I have enjoyed reading the post here for a while and have decided to join in.

I am looking forward to having many great discussions and making new friends.


----------



## terryl965 (Jun 19, 2007)

Welcome and happy posting, would you care to give us a brief history of yourself.


----------



## Hawke (Jun 19, 2007)

Welcome to MT.


----------



## Tez3 (Jun 19, 2007)

Welcome to MT, do tell us more about yourself and if/what you train


----------



## MJS (Jun 19, 2007)

Welcome to MT! 

Mike


----------



## Steel Tiger (Jun 19, 2007)

Welcome to MartialTalk.  I hope you continue to enjoy.


----------



## Drac (Jun 19, 2007)

Greetings and Welcome to MT..Tell us more about yourself when YOU feel comfortable about doing so...


----------



## Kacey (Jun 19, 2007)

Welcome, and happy posting!  :wavey:


----------



## stickarts (Jun 20, 2007)

welcome to MT!


----------



## Yeti (Jun 20, 2007)

Welcome to MT.
I look forward to learning more about you.


----------



## seasoned (Jun 20, 2007)

Welcome aboard. There are a lot of great people here, enjoy.


----------



## 14 Kempo (Jun 20, 2007)

Hello and welcome to MartialTalk ... enjoy!


----------



## JBrainard (Jun 20, 2007)

Ave.


----------



## ArmorOfGod (Jun 20, 2007)

Hello & welcome to the group.

AoG


----------



## fnorfurfoot (Jun 20, 2007)

Welcome to the site.


----------



## Tames D (Jun 20, 2007)

Welcome.


----------



## Skip Cooper (Jun 20, 2007)

:asian: Welcome to MT!


----------



## Joe Divola (Jun 21, 2007)

Greetings and welcome to MT, I demand to know more about you! j/k


----------



## foot2face (Jun 21, 2007)

WOW! I did not expect such a welcoming.  Thank You

Please forgive my rudeness, I will certainly write about myself.  
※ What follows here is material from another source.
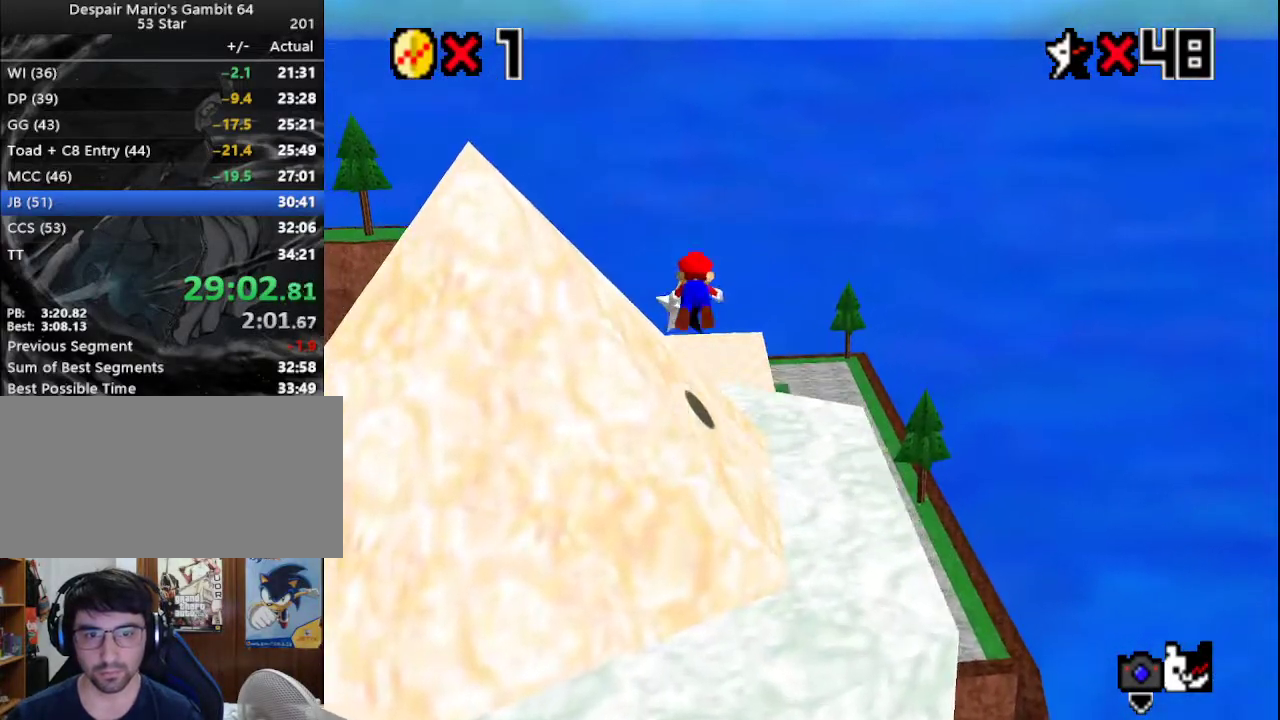
{"buttons": [], "left_stick": "center", "events": [[17, "A", "up"], [133, "C_RIGHT", "down"], [267, "C_RIGHT", "up"], [483, "left_stick", "center"]]}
I began studying martial arts as child.  My master was a very traditional South Korean immigrant who held BBs in TKD, Hapkido, and Judo.  Although having expertise in several MAs, he perdominantly taught TKD as he believed it to be the most effective.  Hapkido and Judo  were taught sparingly, in order to balance the violence of TKD but most importantly to familiarize us with different styles and methodologies we may encounter.

I trained for several years but left in my late teens shortly before earning a 2nd Dan. I strive to maintain the skills I gained and consider TKD and the lessons I
learned in the dojang as an integral part of my life.


----------



## Tswolfman (Jun 22, 2007)

Welcome


----------



## IcemanSK (Jun 23, 2007)

Welcome to MT!


----------